# EXTRACT TO READ:
━━━━━━━━

1. National implementation of the Directive

Directive 2002/14/EC was transposed into Greek legislation by Presidential Decree 240/2.12.2006, which supplemented and extended the existing statutory framework.

Information and consultation had already been established:

  • Α) By Law 1387/1983 on “control of collective dismissals and other provisions”, as amended by Law 2736/1999, which transposed Directive 98/59/EC into Greek legislation,
  • Β) By Law 1568/1985 on workers’ health and safety, which provides for the establishment of Health and Safety Committees,
  • C) By Law 1767/1988 on Works Councils,
  • D) By Presidential Decree (PD) 40/1997 on Workers’ right to information and consultation in Community-wide undertakings and groups of undertakings in compliance with Directive 94/45/EC/22.9.94; and
  • Ε) By PD 178/2002, Measures on the protection of workers’ rights in the event of transfer of undertakings, businesses or parts of businesses in compliance with Council Directive 98/50/EC.

━━━━━━━━

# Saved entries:

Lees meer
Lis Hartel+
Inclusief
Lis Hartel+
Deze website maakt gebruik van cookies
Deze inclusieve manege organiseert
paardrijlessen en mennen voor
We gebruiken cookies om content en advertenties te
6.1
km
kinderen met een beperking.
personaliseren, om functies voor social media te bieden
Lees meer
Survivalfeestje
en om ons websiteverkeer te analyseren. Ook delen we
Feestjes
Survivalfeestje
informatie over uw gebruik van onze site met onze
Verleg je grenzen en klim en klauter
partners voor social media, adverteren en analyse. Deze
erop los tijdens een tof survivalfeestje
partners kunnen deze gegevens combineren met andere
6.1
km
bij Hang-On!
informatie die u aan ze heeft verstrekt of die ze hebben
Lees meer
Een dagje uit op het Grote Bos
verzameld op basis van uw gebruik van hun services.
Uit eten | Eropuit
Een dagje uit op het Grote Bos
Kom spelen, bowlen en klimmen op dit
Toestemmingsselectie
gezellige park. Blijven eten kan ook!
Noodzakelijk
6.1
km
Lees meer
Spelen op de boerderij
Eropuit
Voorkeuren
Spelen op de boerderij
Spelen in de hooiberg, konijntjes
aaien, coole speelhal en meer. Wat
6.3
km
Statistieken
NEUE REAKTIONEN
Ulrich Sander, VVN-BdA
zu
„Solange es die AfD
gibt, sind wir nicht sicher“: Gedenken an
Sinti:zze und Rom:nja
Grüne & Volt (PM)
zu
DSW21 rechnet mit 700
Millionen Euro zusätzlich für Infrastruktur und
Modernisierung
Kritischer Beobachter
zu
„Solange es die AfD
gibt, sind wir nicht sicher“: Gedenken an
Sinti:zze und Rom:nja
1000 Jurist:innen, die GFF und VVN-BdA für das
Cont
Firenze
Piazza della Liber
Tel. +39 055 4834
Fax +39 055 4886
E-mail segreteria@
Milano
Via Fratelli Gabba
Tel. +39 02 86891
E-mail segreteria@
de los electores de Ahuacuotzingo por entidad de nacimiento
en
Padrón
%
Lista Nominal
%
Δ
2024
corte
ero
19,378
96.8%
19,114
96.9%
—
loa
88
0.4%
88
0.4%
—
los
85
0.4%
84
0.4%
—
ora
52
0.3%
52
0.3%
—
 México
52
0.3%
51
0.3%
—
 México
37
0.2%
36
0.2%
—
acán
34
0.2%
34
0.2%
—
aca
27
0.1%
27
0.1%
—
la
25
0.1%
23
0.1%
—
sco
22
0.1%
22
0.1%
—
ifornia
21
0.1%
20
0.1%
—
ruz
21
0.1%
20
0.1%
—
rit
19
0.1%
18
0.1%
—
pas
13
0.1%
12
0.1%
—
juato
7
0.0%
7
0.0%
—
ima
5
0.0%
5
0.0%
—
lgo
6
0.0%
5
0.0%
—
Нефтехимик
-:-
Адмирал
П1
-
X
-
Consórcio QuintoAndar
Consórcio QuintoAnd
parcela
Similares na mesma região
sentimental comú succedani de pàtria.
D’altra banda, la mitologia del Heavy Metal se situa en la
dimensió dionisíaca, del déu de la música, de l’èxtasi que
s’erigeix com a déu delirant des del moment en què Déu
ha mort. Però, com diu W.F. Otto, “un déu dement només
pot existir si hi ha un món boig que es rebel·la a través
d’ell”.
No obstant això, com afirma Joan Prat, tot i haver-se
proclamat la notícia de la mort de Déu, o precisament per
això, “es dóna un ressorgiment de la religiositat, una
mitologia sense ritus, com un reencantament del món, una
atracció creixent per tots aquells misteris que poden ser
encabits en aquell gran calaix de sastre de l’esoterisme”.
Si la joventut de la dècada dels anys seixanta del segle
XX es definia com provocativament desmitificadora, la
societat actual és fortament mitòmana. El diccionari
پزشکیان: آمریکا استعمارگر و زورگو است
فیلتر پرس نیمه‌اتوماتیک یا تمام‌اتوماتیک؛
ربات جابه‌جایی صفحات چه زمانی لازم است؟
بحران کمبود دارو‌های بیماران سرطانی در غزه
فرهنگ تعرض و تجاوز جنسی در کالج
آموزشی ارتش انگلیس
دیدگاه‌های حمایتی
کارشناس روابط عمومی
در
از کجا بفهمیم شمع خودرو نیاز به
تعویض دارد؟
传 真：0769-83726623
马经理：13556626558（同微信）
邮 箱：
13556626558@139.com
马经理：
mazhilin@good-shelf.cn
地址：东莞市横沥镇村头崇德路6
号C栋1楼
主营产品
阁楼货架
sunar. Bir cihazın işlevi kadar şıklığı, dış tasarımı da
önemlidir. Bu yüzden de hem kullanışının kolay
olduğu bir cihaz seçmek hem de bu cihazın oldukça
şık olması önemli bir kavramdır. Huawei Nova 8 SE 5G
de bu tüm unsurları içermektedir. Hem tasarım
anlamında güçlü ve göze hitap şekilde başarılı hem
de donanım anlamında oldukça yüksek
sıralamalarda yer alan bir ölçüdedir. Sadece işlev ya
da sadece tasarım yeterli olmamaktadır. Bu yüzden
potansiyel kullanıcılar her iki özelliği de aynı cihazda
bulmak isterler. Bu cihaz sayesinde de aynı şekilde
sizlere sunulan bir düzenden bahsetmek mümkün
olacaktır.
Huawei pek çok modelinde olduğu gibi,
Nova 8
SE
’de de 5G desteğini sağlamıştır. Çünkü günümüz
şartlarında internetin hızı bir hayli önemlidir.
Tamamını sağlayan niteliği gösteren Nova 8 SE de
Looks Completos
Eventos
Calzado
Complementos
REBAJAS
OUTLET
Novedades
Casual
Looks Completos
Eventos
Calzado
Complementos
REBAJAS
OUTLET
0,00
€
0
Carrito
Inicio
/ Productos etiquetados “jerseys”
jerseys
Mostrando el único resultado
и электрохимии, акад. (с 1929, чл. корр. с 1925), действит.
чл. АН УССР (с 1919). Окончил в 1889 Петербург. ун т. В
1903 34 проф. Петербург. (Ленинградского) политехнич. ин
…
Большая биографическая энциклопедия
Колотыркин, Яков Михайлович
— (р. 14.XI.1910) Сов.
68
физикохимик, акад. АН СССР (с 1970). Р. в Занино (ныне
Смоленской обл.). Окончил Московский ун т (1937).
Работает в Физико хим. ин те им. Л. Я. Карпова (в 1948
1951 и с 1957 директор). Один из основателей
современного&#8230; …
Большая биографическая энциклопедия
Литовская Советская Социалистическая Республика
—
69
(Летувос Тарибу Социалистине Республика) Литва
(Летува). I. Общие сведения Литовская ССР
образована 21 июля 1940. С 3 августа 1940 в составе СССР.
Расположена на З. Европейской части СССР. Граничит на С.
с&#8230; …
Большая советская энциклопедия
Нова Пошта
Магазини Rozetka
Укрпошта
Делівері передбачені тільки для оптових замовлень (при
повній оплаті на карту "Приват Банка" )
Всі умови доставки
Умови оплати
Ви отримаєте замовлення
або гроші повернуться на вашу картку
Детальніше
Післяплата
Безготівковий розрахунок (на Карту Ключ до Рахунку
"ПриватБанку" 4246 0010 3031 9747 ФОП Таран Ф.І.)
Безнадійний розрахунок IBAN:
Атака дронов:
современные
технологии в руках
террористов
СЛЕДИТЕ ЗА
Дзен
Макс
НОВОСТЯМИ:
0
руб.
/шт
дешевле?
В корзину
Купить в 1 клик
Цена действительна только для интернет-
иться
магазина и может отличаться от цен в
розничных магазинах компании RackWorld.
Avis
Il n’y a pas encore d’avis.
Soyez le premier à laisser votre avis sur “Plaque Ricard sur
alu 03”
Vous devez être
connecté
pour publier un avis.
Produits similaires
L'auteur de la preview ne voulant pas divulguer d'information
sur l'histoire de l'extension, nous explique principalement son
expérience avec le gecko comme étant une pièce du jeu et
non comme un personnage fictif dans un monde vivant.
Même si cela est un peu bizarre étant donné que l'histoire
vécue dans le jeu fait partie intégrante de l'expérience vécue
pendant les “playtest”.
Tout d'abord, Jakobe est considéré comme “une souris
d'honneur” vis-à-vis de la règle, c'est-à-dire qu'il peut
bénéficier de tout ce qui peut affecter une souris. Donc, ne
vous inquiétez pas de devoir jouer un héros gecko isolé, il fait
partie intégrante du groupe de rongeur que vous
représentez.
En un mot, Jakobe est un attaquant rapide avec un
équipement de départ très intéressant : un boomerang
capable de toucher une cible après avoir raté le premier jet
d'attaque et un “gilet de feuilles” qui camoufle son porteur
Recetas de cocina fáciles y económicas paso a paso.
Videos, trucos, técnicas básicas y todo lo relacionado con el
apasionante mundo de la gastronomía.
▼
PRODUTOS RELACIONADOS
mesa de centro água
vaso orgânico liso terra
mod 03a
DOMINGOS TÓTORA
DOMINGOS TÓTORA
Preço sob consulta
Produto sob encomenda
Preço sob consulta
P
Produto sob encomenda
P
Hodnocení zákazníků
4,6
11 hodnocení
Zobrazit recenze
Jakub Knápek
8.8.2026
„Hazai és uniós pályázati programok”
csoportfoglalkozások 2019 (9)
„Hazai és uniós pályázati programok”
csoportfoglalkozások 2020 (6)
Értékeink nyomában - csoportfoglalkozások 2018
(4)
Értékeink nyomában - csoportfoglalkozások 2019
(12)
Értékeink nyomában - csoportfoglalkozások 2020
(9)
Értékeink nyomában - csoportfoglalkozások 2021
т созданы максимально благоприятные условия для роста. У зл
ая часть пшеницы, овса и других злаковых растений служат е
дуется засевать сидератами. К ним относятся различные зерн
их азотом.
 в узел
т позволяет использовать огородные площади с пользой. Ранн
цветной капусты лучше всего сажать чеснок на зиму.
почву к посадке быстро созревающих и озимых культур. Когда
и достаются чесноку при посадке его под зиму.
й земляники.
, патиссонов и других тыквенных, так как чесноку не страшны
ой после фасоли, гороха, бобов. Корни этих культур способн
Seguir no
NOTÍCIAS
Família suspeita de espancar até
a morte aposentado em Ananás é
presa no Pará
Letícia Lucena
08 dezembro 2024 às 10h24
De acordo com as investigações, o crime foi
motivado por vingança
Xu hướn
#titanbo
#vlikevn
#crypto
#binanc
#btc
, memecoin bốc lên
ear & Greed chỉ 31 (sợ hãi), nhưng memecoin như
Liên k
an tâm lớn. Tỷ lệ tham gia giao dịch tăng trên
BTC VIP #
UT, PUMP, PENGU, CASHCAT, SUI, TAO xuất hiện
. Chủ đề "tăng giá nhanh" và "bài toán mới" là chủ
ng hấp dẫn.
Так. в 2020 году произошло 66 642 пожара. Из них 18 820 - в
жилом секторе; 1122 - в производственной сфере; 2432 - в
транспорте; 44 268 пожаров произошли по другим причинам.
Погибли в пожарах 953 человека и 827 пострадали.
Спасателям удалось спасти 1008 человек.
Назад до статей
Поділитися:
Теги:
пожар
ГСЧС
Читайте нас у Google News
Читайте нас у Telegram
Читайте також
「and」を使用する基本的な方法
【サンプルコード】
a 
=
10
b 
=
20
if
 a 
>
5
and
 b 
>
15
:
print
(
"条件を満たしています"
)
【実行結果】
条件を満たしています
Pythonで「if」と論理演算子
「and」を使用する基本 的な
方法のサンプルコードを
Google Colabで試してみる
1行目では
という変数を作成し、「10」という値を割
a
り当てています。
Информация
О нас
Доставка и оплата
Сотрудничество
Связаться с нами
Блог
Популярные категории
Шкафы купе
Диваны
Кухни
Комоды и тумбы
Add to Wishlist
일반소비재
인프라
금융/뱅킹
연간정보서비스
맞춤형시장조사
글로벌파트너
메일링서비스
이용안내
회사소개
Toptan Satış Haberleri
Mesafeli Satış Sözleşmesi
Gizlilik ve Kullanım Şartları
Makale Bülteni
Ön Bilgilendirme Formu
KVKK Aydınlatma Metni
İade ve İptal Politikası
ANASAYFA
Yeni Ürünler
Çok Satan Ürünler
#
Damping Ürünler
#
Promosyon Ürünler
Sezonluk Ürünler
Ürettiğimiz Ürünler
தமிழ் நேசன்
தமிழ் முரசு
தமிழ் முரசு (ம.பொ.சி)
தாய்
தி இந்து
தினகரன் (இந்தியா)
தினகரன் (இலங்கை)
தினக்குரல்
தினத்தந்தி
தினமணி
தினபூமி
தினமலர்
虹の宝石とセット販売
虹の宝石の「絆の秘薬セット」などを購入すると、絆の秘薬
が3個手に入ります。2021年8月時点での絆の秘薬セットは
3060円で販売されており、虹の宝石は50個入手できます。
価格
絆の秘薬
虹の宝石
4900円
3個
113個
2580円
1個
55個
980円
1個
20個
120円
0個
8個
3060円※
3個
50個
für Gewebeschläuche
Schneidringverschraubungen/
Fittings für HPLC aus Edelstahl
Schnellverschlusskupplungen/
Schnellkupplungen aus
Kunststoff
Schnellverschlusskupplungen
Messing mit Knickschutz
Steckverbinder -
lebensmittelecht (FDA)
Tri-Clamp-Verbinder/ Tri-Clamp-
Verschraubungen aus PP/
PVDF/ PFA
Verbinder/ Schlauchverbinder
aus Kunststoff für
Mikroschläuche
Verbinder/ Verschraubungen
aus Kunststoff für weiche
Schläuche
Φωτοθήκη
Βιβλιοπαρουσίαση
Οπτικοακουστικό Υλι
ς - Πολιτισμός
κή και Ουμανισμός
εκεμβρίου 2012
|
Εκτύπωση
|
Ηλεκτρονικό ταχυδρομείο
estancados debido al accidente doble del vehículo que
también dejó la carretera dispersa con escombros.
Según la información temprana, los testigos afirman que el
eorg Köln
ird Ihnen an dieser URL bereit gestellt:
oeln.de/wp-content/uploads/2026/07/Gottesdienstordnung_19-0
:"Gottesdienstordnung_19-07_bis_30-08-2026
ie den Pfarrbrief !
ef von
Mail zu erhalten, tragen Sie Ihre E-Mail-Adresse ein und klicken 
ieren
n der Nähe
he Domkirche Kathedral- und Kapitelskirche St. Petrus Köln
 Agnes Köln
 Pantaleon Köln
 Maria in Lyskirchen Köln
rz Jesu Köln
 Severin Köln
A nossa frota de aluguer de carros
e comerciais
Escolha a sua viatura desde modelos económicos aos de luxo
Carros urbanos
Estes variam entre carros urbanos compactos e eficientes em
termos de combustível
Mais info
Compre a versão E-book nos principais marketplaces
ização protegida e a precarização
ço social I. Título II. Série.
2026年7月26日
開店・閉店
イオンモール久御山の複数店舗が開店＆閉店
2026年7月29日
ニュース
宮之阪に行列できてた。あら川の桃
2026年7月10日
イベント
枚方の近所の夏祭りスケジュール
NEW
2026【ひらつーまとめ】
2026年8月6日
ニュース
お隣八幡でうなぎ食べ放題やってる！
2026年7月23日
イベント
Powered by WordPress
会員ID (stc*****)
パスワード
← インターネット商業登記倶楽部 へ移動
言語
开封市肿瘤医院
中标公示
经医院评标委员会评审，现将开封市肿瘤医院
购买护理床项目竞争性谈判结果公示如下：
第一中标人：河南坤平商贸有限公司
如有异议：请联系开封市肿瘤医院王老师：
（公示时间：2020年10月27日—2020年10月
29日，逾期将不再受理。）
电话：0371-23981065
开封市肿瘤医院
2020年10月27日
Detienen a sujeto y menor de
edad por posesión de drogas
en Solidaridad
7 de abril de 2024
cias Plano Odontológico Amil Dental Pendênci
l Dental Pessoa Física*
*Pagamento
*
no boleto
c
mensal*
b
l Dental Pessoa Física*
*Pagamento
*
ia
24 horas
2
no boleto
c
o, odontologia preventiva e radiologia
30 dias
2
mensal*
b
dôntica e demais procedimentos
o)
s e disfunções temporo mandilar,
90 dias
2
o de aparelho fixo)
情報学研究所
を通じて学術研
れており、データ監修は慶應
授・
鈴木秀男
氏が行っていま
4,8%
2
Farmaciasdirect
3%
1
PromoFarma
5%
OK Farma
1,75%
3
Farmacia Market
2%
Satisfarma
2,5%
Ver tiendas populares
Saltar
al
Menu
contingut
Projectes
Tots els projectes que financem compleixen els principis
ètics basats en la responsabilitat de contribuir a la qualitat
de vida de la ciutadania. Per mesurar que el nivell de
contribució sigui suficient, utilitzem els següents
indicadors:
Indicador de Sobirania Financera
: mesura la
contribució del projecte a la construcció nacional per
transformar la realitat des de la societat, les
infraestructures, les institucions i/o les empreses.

━━━━━━━━

# WHAT TO WORK ON:
(A) Using the text on implementing the Directive in Greece, decide whether each statement agrees with it: (i) Directive 2002/14/EC was transposed into Greek legislation by Presidential Decree 240/2.12.2006; (ii) Law 1767/1988 deals with Health and Safety Committees; (iii) PD 178/2002 was adopted in compliance with Council Directive 98/50/EC. Answer yes or no for each, and quote the words that settle it.
(B) Please quote word for word the Saved entries rows from the first one down to the line containing "Verleg je grenzen en klim en klauter", with both ends included.

# LIST OF SOLUTIONS:
(A)
(i) Yes: "Directive 2002/14/EC was transposed into Greek legislation by Presidential Decree 240/2.12.2006"
(ii) No: "By Law 1767/1988 on Works Councils"
(iii) Yes: "in compliance with Council Directive 98/50/EC"

(B)
Lees meer
Lis Hartel+
Inclusief
Lis Hartel+
Deze website maakt gebruik van cookies
Deze inclusieve manege organiseert
paardrijlessen en mennen voor
We gebruiken cookies om content en advertenties te
6.1
km
kinderen met een beperking.
personaliseren, om functies voor social media te bieden
Lees meer
Survivalfeestje
en om ons websiteverkeer te analyseren. Ook delen we
Feestjes
Survivalfeestje
informatie over uw gebruik van onze site met onze
Verleg je grenzen en klim en klauter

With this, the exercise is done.